Using I2 (aq)+ 2S2O3=> S4O6 (aq)+ 2I(aq) calculate the number of moles of molecular iodine. Given that there are 0.004328482 Moles of Na2S2O3.
To calculate the number of moles of molecular iodine (I2) produced in the reaction, we need to use the molar ratio between Na2S2O3 (sodium thiosulfate) and I2.
According to the balanced equation:
2I2(aq) + Na2S2O3(aq) -> Na2S4O6(aq) + 2I(aq)
The molar ratio between Na2S2O3 and I2 is 2:2, which means that for every 2 moles of Na2S2O3, 2 moles of I2 are produced.

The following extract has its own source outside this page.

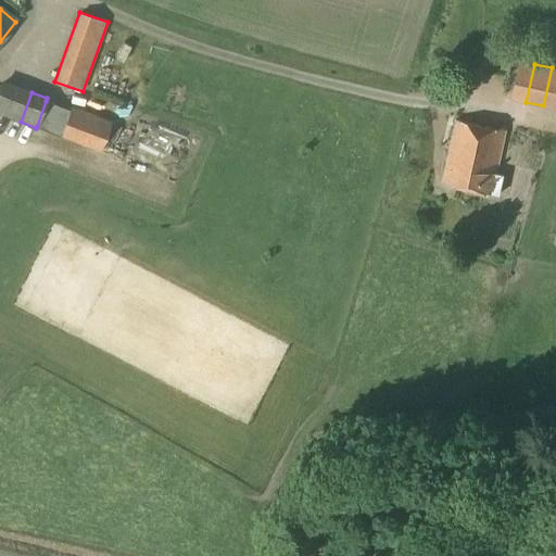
[(71,106),(68,110),(60,135),(59,136),(99,151),(110,122),(71,106)]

Given that there are 0.004328482 moles of Na2S2O3, we can use this information to calculate the number of moles of I2.
Number of moles of Na2S2O3 = 0.004328482 moles
Using the molar ratio (2:2), we can say that:
0.004328482 moles of Na2S2O3 = 0.004328482 moles of I2
Therefore, the number of moles of molecular iodine (I2) produced in the reaction is 0.004328482 moles.
To calculate the number of moles of molecular iodine (I2), we can use the balanced chemical equation and the stoichiometry of the reaction.
The balanced chemical equation for the reaction is:
I2 (aq) + 2S2O3 (aq) → S4O6 (aq) + 2I (aq)
According to the equation, for every 1 mole of I2, 2 moles of Na2S2O3 (sodium thiosulfate) are consumed.
Given that there are 0.004328482 moles of Na2S2O3, we can use the stoichiometric ratio between Na2S2O3 and I2 to find the number of moles of I2.
Stoichiometric ratio: 1 mole I2 : 2 moles Na2S2O3
Therefore, to calculate the number of moles of I2, we divide the moles of Na2S2O3 by the stoichiometric coefficient that corresponds to I2:
Number of moles of I2 = 0.004328482 moles Na2S2O3 / 2
Number of moles of I2 = 0.002164241 moles
Therefore, there are 0.002164241 moles of molecular iodine (I2) in the given reaction.